Nigel Godrich, streaming, Spotify, Radiohead, Atoms for Peace, Ultraista

On July 14, Radiohead producer Nigel Godrich announced he and Thom Yorke were yanking the discographies of their solo and side projects (including Atoms for Peace and Ultraísta) from streaming services Spotify and Rdio, calling the move a “small meaningless rebellion.” In the days that followed, Spotify disputed Godrich’s criticisms of what the services pay newer artists, and Godrich replied with further criticisms. It’s a complicated debate, but Godrich and Yorke weren’t the first artists to keep their music off of streaming services, so that, for a time, appeared to be that.

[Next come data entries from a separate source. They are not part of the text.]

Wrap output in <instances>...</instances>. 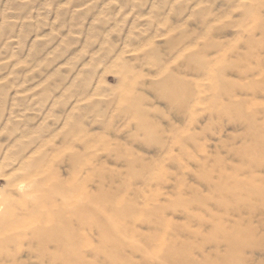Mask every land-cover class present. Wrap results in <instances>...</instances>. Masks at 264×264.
I'll return each instance as SVG.
<instances>
[{
    "label": "rangeland",
    "instance_id": "1",
    "mask_svg": "<svg viewBox=\"0 0 264 264\" xmlns=\"http://www.w3.org/2000/svg\"><path fill=\"white\" fill-rule=\"evenodd\" d=\"M0 264H264V0H0Z\"/></svg>",
    "mask_w": 264,
    "mask_h": 264
},
{
    "label": "bare ground",
    "instance_id": "2",
    "mask_svg": "<svg viewBox=\"0 0 264 264\" xmlns=\"http://www.w3.org/2000/svg\"><path fill=\"white\" fill-rule=\"evenodd\" d=\"M42 174H43V173H42ZM43 187H44V185H43ZM50 188H51V187H50ZM72 198H73V197H72ZM52 204H53V203H52ZM47 213H48V212H47ZM52 215H53V214H52ZM58 218H59V217H58ZM51 219H53V218H51ZM52 221H53V220H52ZM54 221H55V220H54ZM50 222H51V221H50ZM50 222H49V223H50ZM55 222H56V221H55ZM17 226H18V225H17ZM57 229H58V228H57Z\"/></svg>",
    "mask_w": 264,
    "mask_h": 264
}]
</instances>
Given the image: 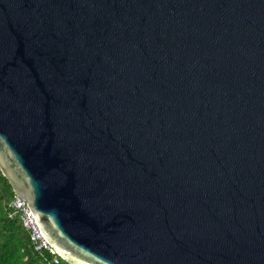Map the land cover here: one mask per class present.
<instances>
[{"label":"water","instance_id":"obj_1","mask_svg":"<svg viewBox=\"0 0 264 264\" xmlns=\"http://www.w3.org/2000/svg\"><path fill=\"white\" fill-rule=\"evenodd\" d=\"M0 171L68 264H264V0H0Z\"/></svg>","mask_w":264,"mask_h":264},{"label":"trees","instance_id":"obj_2","mask_svg":"<svg viewBox=\"0 0 264 264\" xmlns=\"http://www.w3.org/2000/svg\"><path fill=\"white\" fill-rule=\"evenodd\" d=\"M15 193L0 171V264H50L52 255L34 251L28 232L10 203ZM59 264H68L60 260Z\"/></svg>","mask_w":264,"mask_h":264},{"label":"built area","instance_id":"obj_3","mask_svg":"<svg viewBox=\"0 0 264 264\" xmlns=\"http://www.w3.org/2000/svg\"><path fill=\"white\" fill-rule=\"evenodd\" d=\"M10 206L14 210V213L19 215L23 227L29 234L34 251L40 254L43 251L49 252L52 255L50 264H59L61 258L42 235L27 201L20 195L15 194Z\"/></svg>","mask_w":264,"mask_h":264}]
</instances>
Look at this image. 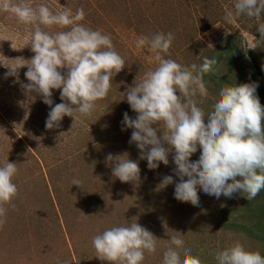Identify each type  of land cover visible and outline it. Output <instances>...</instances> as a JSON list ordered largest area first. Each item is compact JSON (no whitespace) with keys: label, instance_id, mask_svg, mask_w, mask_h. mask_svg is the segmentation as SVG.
<instances>
[{"label":"rangeland","instance_id":"1","mask_svg":"<svg viewBox=\"0 0 264 264\" xmlns=\"http://www.w3.org/2000/svg\"><path fill=\"white\" fill-rule=\"evenodd\" d=\"M31 2L48 4L54 11L70 7L75 13L83 8L80 23L110 35L126 65L112 78L107 97L96 102L90 117L76 114L74 122L65 116L59 128L46 129L50 107L40 95L21 87L28 83L27 67L19 66L34 56L31 26L0 11V166L8 159L18 167L13 180L18 188L12 201L15 208L5 206L6 223L0 228V264H109L96 257L92 238L133 222L158 238L156 252H146L143 264H162L171 236L182 238L184 247L203 264H217L214 253L235 241L264 256V190L248 201L240 192L217 199L198 186V206L178 201L174 153L169 154L167 166L160 163L149 170L135 143H129L133 130L122 124L125 112L133 119L137 115L127 102V90L158 65L154 53L148 47L138 49L135 42L161 32L175 37L165 59L183 66L200 65L204 57L217 60L204 75L207 95L196 97L206 113L225 85L258 83L257 95L264 106V42H257L264 13L259 18L242 14L229 23L225 15L235 11V0ZM10 68H19L18 77L6 76ZM60 91L52 90L53 106L62 102ZM156 127L163 131L162 125ZM110 153L138 161L140 181L123 183L115 178L106 163ZM199 156L198 148L190 159ZM166 175H172L174 183L160 188ZM73 180L82 185H73Z\"/></svg>","mask_w":264,"mask_h":264},{"label":"clouds","instance_id":"2","mask_svg":"<svg viewBox=\"0 0 264 264\" xmlns=\"http://www.w3.org/2000/svg\"><path fill=\"white\" fill-rule=\"evenodd\" d=\"M234 10L225 15L229 23L242 14L259 18L264 13V0H235ZM0 11L31 26L29 44L34 56L19 66L27 67L24 75L28 83H22L21 87L27 93L40 95L50 107L46 129L59 128L65 116L73 117L74 122L76 114L90 117L96 102L107 97L112 78L126 65L111 36L80 23L85 17L83 8L73 13L70 7L54 11L48 4L34 5L31 0H0ZM53 27L66 30L55 33L44 30ZM257 31L260 33L257 42H264V23L258 24ZM174 39L172 32H161L142 36L135 42L138 49L148 47L158 65L127 90V102L137 114L134 119L127 112L123 114L122 124L133 130L129 143H135L140 159L147 160L149 170L157 169L160 163L167 166L169 154L174 153L173 171L179 178L174 197L178 201L198 206V186L217 199L221 195L232 198L240 192L251 201L264 190V106L257 95L259 85L252 82L223 86L206 113L198 106L196 97L207 95L204 75L212 71L217 60L204 57L200 65L183 66L165 59V55H170ZM18 69L10 68L6 76L18 77ZM53 89L61 90L62 101L54 106ZM159 125L162 132L156 127ZM198 148L200 156L192 161L190 158ZM124 155H107L106 163L112 175L123 183L139 182L138 161L129 159L128 155L125 159ZM17 173V164L8 159L0 166V228L6 223L5 206L15 208L12 201L18 195V188L13 180ZM173 183V176L166 175L159 187ZM72 184L81 186L82 181L73 180ZM157 240L147 228L133 222L129 226L108 228L95 235L91 243L101 261L143 264L146 252H156ZM214 259L217 264H264L259 251L247 249L240 241L218 249ZM162 264H203V261L184 247L182 238L171 236Z\"/></svg>","mask_w":264,"mask_h":264}]
</instances>
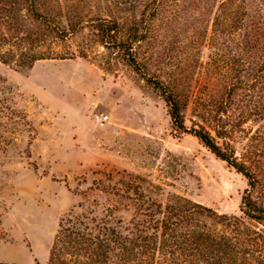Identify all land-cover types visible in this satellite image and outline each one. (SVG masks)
<instances>
[{"label":"rangeland","instance_id":"1","mask_svg":"<svg viewBox=\"0 0 264 264\" xmlns=\"http://www.w3.org/2000/svg\"><path fill=\"white\" fill-rule=\"evenodd\" d=\"M56 1L55 12L83 16L85 27L64 39L47 35L39 47L44 58L32 68L0 60V96L17 112L7 110L0 128V264H123L90 253L101 222L131 235L144 224L150 200L179 197L241 217L237 232L258 246L254 253L231 252L225 239L212 257L264 264V221L242 211L247 189L264 206V116L247 108L253 90H238L235 103H226L231 55L224 39H212V0H163L155 14L150 0ZM26 7L17 5L18 17L28 14ZM97 17L144 32L134 45L141 71L100 40L89 21ZM28 29L36 31L33 24ZM150 77L179 92L187 131L174 125ZM228 107L225 119L235 128L229 142L256 173L255 189L194 134L202 126L212 133ZM93 111L108 113V125L98 127ZM74 212L88 216L87 228L57 240L62 220ZM204 219L227 233L214 217ZM143 251L127 254L126 264L146 260Z\"/></svg>","mask_w":264,"mask_h":264},{"label":"trees","instance_id":"2","mask_svg":"<svg viewBox=\"0 0 264 264\" xmlns=\"http://www.w3.org/2000/svg\"><path fill=\"white\" fill-rule=\"evenodd\" d=\"M162 1L150 0L147 6L151 5L155 14L158 11V4L160 5ZM22 3L27 5L28 14L18 17L17 5ZM57 4L56 0H0L2 62L7 64L14 62L21 68H32L36 61L44 58L39 47L47 41V35L64 39L85 27L83 16L72 17L71 14H65L63 19L62 12H55ZM212 8V39H224L231 55L226 64L229 67L227 69L233 72V80L229 84V100L226 103L229 107L235 103L238 90H253L247 108L250 114L264 116V0H212ZM89 21L105 45L117 49L128 65L141 71L134 52L135 43L144 38V32H140L139 27L125 28L119 18L97 17ZM32 24L36 27L35 32L28 29V25ZM9 30L12 31L11 34ZM5 45H10L11 48L2 50ZM216 47L220 49L219 44ZM18 51H21L20 60L16 59ZM148 81L163 91L174 125L187 131L176 88L152 77L148 78ZM7 100L5 95L0 96V128L6 126L2 116L8 112L7 110L17 114L7 105ZM229 107L224 113L219 114V121L222 124L217 125L212 133L202 126L194 129V134L218 158L227 161L239 173L245 175L249 180V186L255 189L259 182L256 173L242 157L236 155L235 148L229 142L235 132V128L228 126L230 124L225 119L230 115ZM251 191L247 189L242 197V211L248 218L263 222L264 206L253 198ZM144 210V224L140 225L138 222L136 227L134 225L131 228V235L124 234L109 225V222H101L99 236L93 238L94 245L89 242L94 247L90 253L108 259L120 257L123 264H126L127 254L132 256L135 250L138 252L137 255H140V248L145 247L143 254L146 253L149 257L146 260L138 259L134 264H229L222 258L212 257V251L214 252L225 239L229 240L227 244L231 252L241 254L257 252L256 243L247 244V238L243 237L241 232H237L241 231L243 222L241 217L221 215L203 204L180 197L166 204L155 199L150 200ZM204 217H214L227 227V233L212 230V226ZM87 219L88 216L82 213H70L60 224L57 240L61 236L64 238L81 236L88 226ZM228 233L231 236H225ZM56 242L51 250L52 261L57 254ZM191 255L195 256L196 261L190 260Z\"/></svg>","mask_w":264,"mask_h":264},{"label":"built area","instance_id":"3","mask_svg":"<svg viewBox=\"0 0 264 264\" xmlns=\"http://www.w3.org/2000/svg\"><path fill=\"white\" fill-rule=\"evenodd\" d=\"M91 117L98 127H105L110 122L111 118L108 113L101 111H93Z\"/></svg>","mask_w":264,"mask_h":264}]
</instances>
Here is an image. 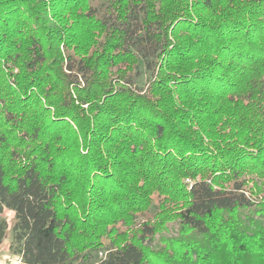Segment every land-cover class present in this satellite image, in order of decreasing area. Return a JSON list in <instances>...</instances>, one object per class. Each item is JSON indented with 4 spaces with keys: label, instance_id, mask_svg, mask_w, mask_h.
<instances>
[{
    "label": "trees",
    "instance_id": "trees-1",
    "mask_svg": "<svg viewBox=\"0 0 264 264\" xmlns=\"http://www.w3.org/2000/svg\"><path fill=\"white\" fill-rule=\"evenodd\" d=\"M6 210L22 264H264V0H0Z\"/></svg>",
    "mask_w": 264,
    "mask_h": 264
},
{
    "label": "rangeland",
    "instance_id": "rangeland-1",
    "mask_svg": "<svg viewBox=\"0 0 264 264\" xmlns=\"http://www.w3.org/2000/svg\"><path fill=\"white\" fill-rule=\"evenodd\" d=\"M139 76L136 80V86L138 88H144L146 86L147 80L149 78V72L145 69L143 63H140L138 67ZM2 218L5 219L6 223L8 224V232L3 243L0 245V264H22L20 258L11 253L9 249L10 241H11V234H10V226L13 219V213L10 211H4L2 214ZM175 223H169L166 226V232L161 231L158 235L161 236H169L175 230Z\"/></svg>",
    "mask_w": 264,
    "mask_h": 264
}]
</instances>
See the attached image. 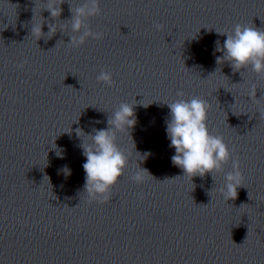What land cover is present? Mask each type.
Returning <instances> with one entry per match:
<instances>
[{"label": "water", "instance_id": "water-1", "mask_svg": "<svg viewBox=\"0 0 264 264\" xmlns=\"http://www.w3.org/2000/svg\"><path fill=\"white\" fill-rule=\"evenodd\" d=\"M46 2L0 0V264H264V119L249 97L255 85L264 107V77L216 62L227 39L216 30L264 28V0H100L88 23L104 36L79 47L68 44L70 7L84 0H65L59 18L40 13ZM40 14L45 33L68 27L36 40ZM102 70L114 85L97 81ZM179 91L208 100L210 132L234 149L216 181H191L171 161L165 102ZM134 99L149 105L118 133L128 166L112 198L90 202L76 129L107 128ZM236 158L245 186L225 201ZM139 167L154 178L134 182Z\"/></svg>", "mask_w": 264, "mask_h": 264}, {"label": "clouds", "instance_id": "clouds-1", "mask_svg": "<svg viewBox=\"0 0 264 264\" xmlns=\"http://www.w3.org/2000/svg\"><path fill=\"white\" fill-rule=\"evenodd\" d=\"M64 2L65 0H47L40 8V13L42 9H46L50 11L51 17L59 18L63 11L60 5ZM37 7L36 3L34 9ZM70 11L72 13L71 31L78 34L70 36L71 39L68 42L70 46L79 47L89 37L97 40L103 38L104 33L93 31L88 23L90 17L101 14L100 0H84L76 7L71 4ZM40 17L41 22L34 24L31 28V36H34L36 40L42 37L51 38L57 32L58 27L62 29L68 27V25L58 26L48 23L49 31L45 33L43 31L44 18L41 14ZM154 27L157 30H163L164 26L157 23ZM216 31L227 36L223 44L219 40L216 42V51L223 52L222 56L216 57L217 64L230 62L233 71H240L251 66L253 72L264 77V28H257L253 23H237L231 30ZM26 63L27 61H23L17 66L23 68ZM243 73L241 72L242 76H244ZM96 79L109 86L115 84L113 73L108 70H102ZM256 92L257 87L253 85L249 97L258 105L259 118L264 119V107H260L261 97L257 98ZM177 96L180 98L165 102L170 108V116L165 121L166 131L171 142L170 147L175 149V155L171 157V161L180 167L191 181L195 176L204 177L208 173H211L213 180L216 181L215 174L224 172V166L232 159L234 149L229 147L222 135H213L210 132L207 120L211 104L208 100L200 96L185 99L183 91L177 92ZM138 103L145 107L149 105L136 99L131 103L121 102L108 117V127L94 129V134L85 135L82 129H76L77 135L84 138L80 145L83 155L87 158L83 164L86 173L84 193L87 194L90 202L104 203L112 198L111 189L123 176L128 166L130 155L120 147L118 133L125 131L129 133V130L136 125L135 106ZM232 169L225 173L224 184L219 187V192L225 201L235 199L238 189L245 186L239 158L233 160ZM65 173L70 174L67 168H65ZM149 177H153L149 171L139 167L131 179L136 183H143Z\"/></svg>", "mask_w": 264, "mask_h": 264}]
</instances>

Until yesterday, when London’s Guardian posted an article with the headline “Nigel Godrich: what he really thinks about Spotify.” The article noted that, as tends to happen with social media, what Godrich had in mind as a few modest tweets had unintentionally turned him into a “poster boy” for something bigger. And it quoted further thoughts from Godrich on the subject. Today, the über-producer harshly criticized the story on, what else, Twitter. And though he didn’t specify what exactly upset him so much, the article quotes him downplaying the heated nature of the debate while its emphasis on what it calls Godrich’s “controversial” comments could be seen as only turning up the temperature.

“Talked to the guardian for 1.5 hours the other day about the @ultra1sta remix album and this is what happens … sigh,” Godrich wrote this morning (Four Tet, David Lynch, and Zero 7 worked on Remixes LP, out earlier this month). He added, “should have known better..” and then separately quibbled with a quote: According to Godrich, he hadn’t said a Guardian blogger was “on drugs,” as quoted in the current piece. He had said the blogger was “smoking crack.”

To be fair, he didn’t dispute other quotes that can sound silly out of context, such as when he said, “Everybody is very greedy,” or, “I’m not a dinosaur, I know what streaming is, I know how it works more than anybody I’ve met.” But his main argument is just that the major labels, which previously sold us CDs he deems overpriced, are looking for a similar advantage in the streaming world. He points out that the Black Keys and Adele, two huge-selling artists, have also chosen not to stream on Spotify. “But Spotify will tell you that if you don’t put your albums on, then your albums won’t sell,” he’s quoted as saying.

The key irony of the article is that Godrich is saying the us-versus-them nature of the discussion benefits the people he’s criticizing, and now here he is, in comments he apparently thought were tangential to the interview, being held up as a lightning rod once again. “They’re being divisive,” he said of the streaming providers. “These people are very clever. They’re cleverer than me and there’s more of them than me. And they have a lot more money and time than me.” If you accept that he really didn’t mean to be a poster boy for this debate, isn’t it kind of weird to hold him up as a poster boy for this debate?

Spotify has not responded to the article via social media. Nor have the Guardian or the author of the article tweeted a response to the criticisms, though Godrich and the “smoking crack” blogger are going back and forth something fierce. The Guardian recently found quotes disputed on an arguably more serious matter, when, as Poynter reports, U.S. Rep. John Lewis, a Georgia Democrat who marched with Martin Luther King Jr., said a reporter misinterpreted his comments about Edward Snowden. Trust us, this job can be trickier than it looks.